China’s gross domestic product expanded 4.5 per cent year on year in the first quarter, as strong growth in exports and infrastructure investment as well as a rebound in retail consumption and property prices drove a recovery in the world’s second-largest economy.
The official figure, which exceeded analyst expectations of a 4 per cent rise, followed efforts by Chinese leader Xi Jinping’s government to restore business confidence damaged by pandemic controls last year and abrupt policy changes.
The January-March growth rate was still short of the government’s full-year target of 5 per cent, held back by a nationwide Covid-19 outbreak at the start of this year, but economists expect it to pick up pace as the year progresses.
Xi, who formally embarked on an unprecedented third term as China’s president last month, is keen to revive economic growth. Gross domestic product expanded just 3 per cent last year, missing the official target of 5.5 per cent which was already the lowest in decades.
“Definitely, the recovery’s on track,” said Tao Wang, UBS chief China economist. “The momentum at the beginning of the year was stronger than expected.”
China’s rebound is crucial to global economic growth this year as developed nations grapple with persistently high inflation, rising interest rates and sluggish expansion in the wake of the pandemic and Russia’s full-scale invasion of Ukraine.

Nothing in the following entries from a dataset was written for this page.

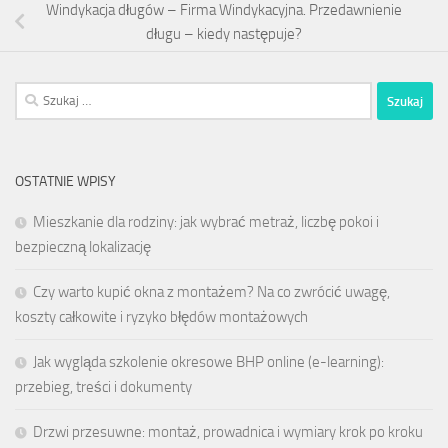
Windykacja długów – Firma Windykacyjna. Przedawnienie
długu – kiedy następuje?
Szukaj:
OSTATNIE WPISY
Mieszkanie dla rodziny: jak wybrać metraż, liczbę pokoi i
bezpieczną lokalizację
Czy warto kupić okna z montażem? Na co zwrócić uwagę,
koszty całkowite i ryzyko błędów montażowych
Jak wygląda szkolenie okresowe BHP online (e-learning):
przebieg, treści i dokumenty
Drzwi przesuwne: montaż, prowadnica i wymiary krok po kroku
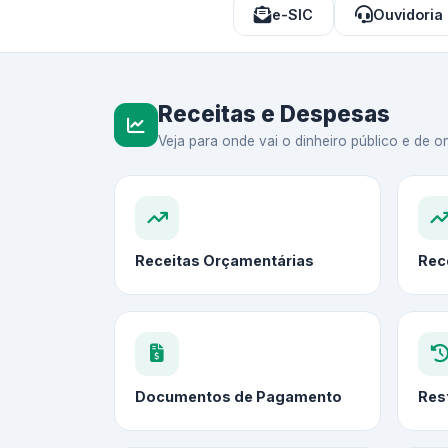
e-SIC
Ouvidoria
Receitas e Despesas
Veja para onde vai o dinheiro público e de on
Receitas Orçamentárias
Rec
Documentos de Pagamento
Res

“The national economy showed a steady recovery and made a good start,” China’s National Bureau of Statistics said. But the agency cautioned the situation was “complex and volatile, inadequate domestic demand remains prominent and the foundation for economic recovery is not solid yet”.
Chinese commodities markets rallied following Tuesday’s data release, but equities failed to hold on to early gains.
China abandoned zero-Covid restrictions in December amid popular opposition to the rolling lockdowns that paralysed cities across the country for most of the year. The easing unleashed pent-up demand in the retail sector, where sales rose 5.8 per cent year on year in the first quarter and 10.6 per cent in March. But the base of comparison with last year was low, given that Shanghai started a months-long lockdown in late February 2022.
Premier Li Qiang, Xi’s new number two, signalled at China’s rubber-stamp parliament last month that the government would relax a crackdown on business that has wiped billions of dollars from property developers and internet platforms.
Manufacturing investment rose 7 per cent year on year in the first quarter and industrial output gained 3 per cent. Exports showed strong growth, up 8.4 per cent in the first quarter, and state-led infrastructure investment climbed 8.8 per cent, while overall fixed asset investment rose 5.1 per cent. Private investment was weak, up just 0.6 per cent, suggesting a decline in March.
The property sector’s woes continued, with new housing starts tumbling 19.2 per cent year on year in the first quarter. Home sales by area declined 1.8 per cent but sales by value rose 4.1 per cent, pointing to a nascent recovery in prices. In March, new home prices rose at their fastest pace in 21 months.
The jobless rate fell to 5.3 per cent in March from 5.6 per cent in February, but youth unemployment hit the second-highest mark on record, at 19.6 per cent.
Economists said momentum would pick up in the second quarter, helped by the low base effect, but warned that consumption and property might struggle to maintain strong growth, while exports could be threatened by weaker developed markets.
Xi’s administration also remained hamstrung by a lack of credibility after hobbling the private sector, experts said.
Keyu Jin, a professor at the London School of Economics and author of The New China Playbook, said the biggest obstacle was the gap in private sector demand, both in consumption and investment.
“It will take time for confidence to come back to the Chinese economy,” she said.